Le ragioni di questa resistenza sono ben note a tutti noi e sono state scritte in innumerevoli pagine a partire dagli anni Sessanta. Riassumiamo: ciò che è sempre stato santo non può scomparire; il papa non è il padrone della Tradizione, ma solo il suo custode e, quindi, non può abrogare o proibire i libri liturgici con i quali la Chiesa ha praticato il culto per più di millecinquecento anni. In altre parole, il papa non può proibire la Tradizione. Fine. E se intende farlo illegittimamente, ci opporremo. Ma sappiamo tutti che quello liturgico, se si dovesse verificare, non sarebbe l’unico motivo per rendere visibile lo scisma nascosto che già esiste. Anche se non sempre possiamo dirlo, e forse non è saggio farlo, sappiamo tutti che in fondo si tratta di una questione di fede: papa Francesco mantiene un’adesione almeno ambigua alla fede degli apostoli, e molti dei vescovi a lui più vicini l’hanno abbandonata. E se non lo hanno ancora fatto espressamente, lo fanno quotidianamente nella pratica. Il sacramento del matrimonio è stato relativizzato con l’Amoris laetitiae, la salvezza universale in Gesù Cristo è stata relativizzata con il documento di Abu Dhabi, la Chiesa è caduta nella ripugnante accettazione di benedire la sodomia, contraddicendo non solo il magistero immemorabile della Chiesa ma la stessa parola di Dio, e sta cercando di rifondare una nuova “chiesa sinodale”, lontana da qualsiasi concezione tradizionale.

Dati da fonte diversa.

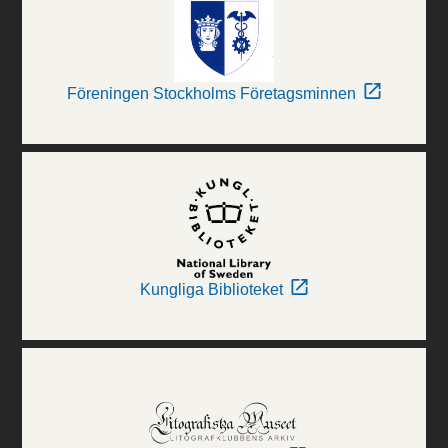
Föreningen Stockholms Företagsminnen
Kungliga Biblioteket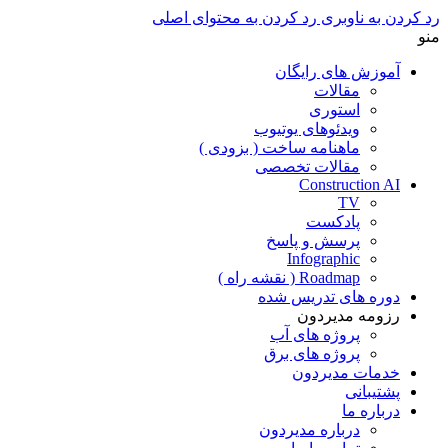
رد کردن به ناوبری
رد کردن به محتوای اصلی
منو
آموزش های رایگان
مقالات
استوری
ویدئوهای یوتیوب
ماهنامه ساخت ( بزودی )
مقالات تخصصی
Construction AI
TV
پادکست
پرسش و پاسخ
Infographic
Roadmap ( نقشه راه )
دوره های تدریس شده
رزومه مدیردون
پروژه های آب
پروژه های برق
خدمات مدیردون
پشتیبانی
درباره ما
درباره مدیردون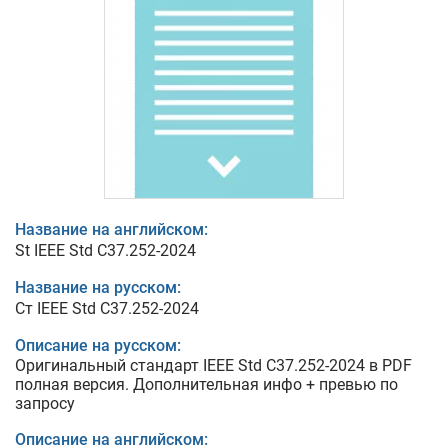
Название на английском:
St IEEE Std C37.252-2024
Название на русском:
Ст IEEE Std C37.252-2024
Описание на русском:
Оригинальный стандарт IEEE Std C37.252-2024 в PDF
полная версия. Дополнительная инфо + превью по
запросу
Описание на английском: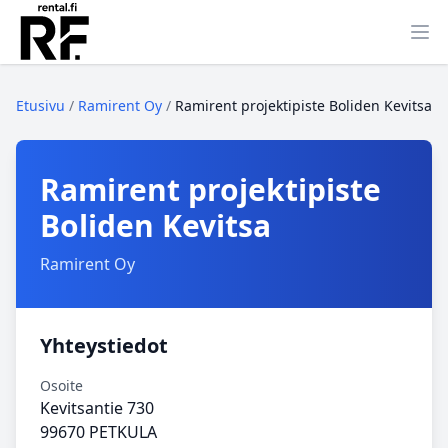
Ava
Etusivu
/
Ramirent Oy
/
Ramirent projektipiste Boliden Kevitsa
Ramirent projektipiste
Boliden Kevitsa
Ramirent Oy
Yhteystiedot
Osoite
Kevitsantie 730
99670 PETKULA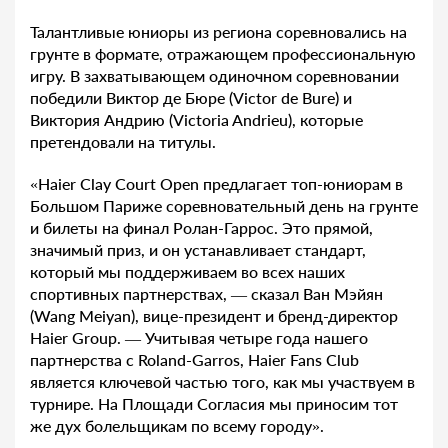
Талантливые юниоры из региона соревновались на
грунте в формате, отражающем профессиональную
игру. В захватывающем одиночном соревновании
победили Виктор де Бюре (Victor de Bure) и
Виктория Андрию (Victoria Andrieu), которые
претендовали на титулы.
«Haier Clay Court Open предлагает топ-юниорам в
Большом Париже соревновательный день на грунте
и билеты на финал Ролан-Гаррос. Это прямой,
значимый приз, и он устанавливает стандарт,
который мы поддерживаем во всех наших
спортивных партнерствах, — сказал Ван Мэйян
(Wang Meiyan), вице-президент и бренд-директор
Haier Group. — Учитывая четыре года нашего
партнерства с Roland-Garros, Haier Fans Club
является ключевой частью того, как мы участвуем в
турнире. На Площади Согласия мы приносим тот
же дух болельщикам по всему городу».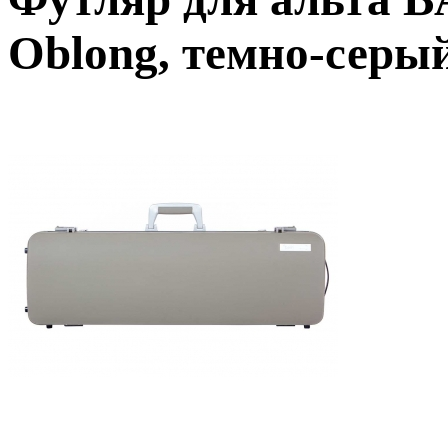
Oblong, темно-серы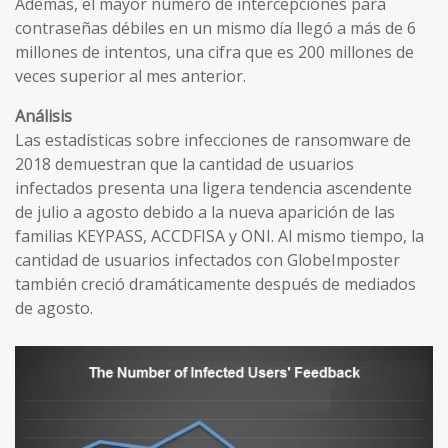
Además, el mayor número de intercepciones para
contraseñas débiles en un mismo día llegó a más de 6
millones de intentos, una cifra que es 200 millones de
veces superior al mes anterior.
Análisis
Las estadísticas sobre infecciones de ransomware de
2018 demuestran que la cantidad de usuarios
infectados presenta una ligera tendencia ascendente
de julio a agosto debido a la nueva aparición de las
familias KEYPASS, ACCDFISA y ONI. Al mismo tiempo, la
cantidad de usuarios infectados con GlobeImposter
también creció dramáticamente después de mediados
de agosto.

Il quadro della situazione della Chiesa presentato rapidamente in questo articolo è molto strano: la Sede romana, che in tempi di crisi ha sempre difeso la dottrina cattolica contro gli scismatici, ora è con coloro che negano la dottrina cattolica, e la mette essa stessa in discussione. Gli “scismatici” di oggi, invece, insistono e affermano l’insegnamento tradizionale mentre vengono ridicolizzati, allontanati e perseguitati dai vescovi, e il custode della fede apostolica, il successore dell’apostolo Pietro, mantiene nei loro confronti un atteggiamento che, nella migliore delle ipotesi, si potrebbe definire ambiguo.
E sentirete di guerre e di rumori di guerre. Guardate di non allarmarvi, perché deve avvenire, ma non è ancora la fine (Mt 24, 6).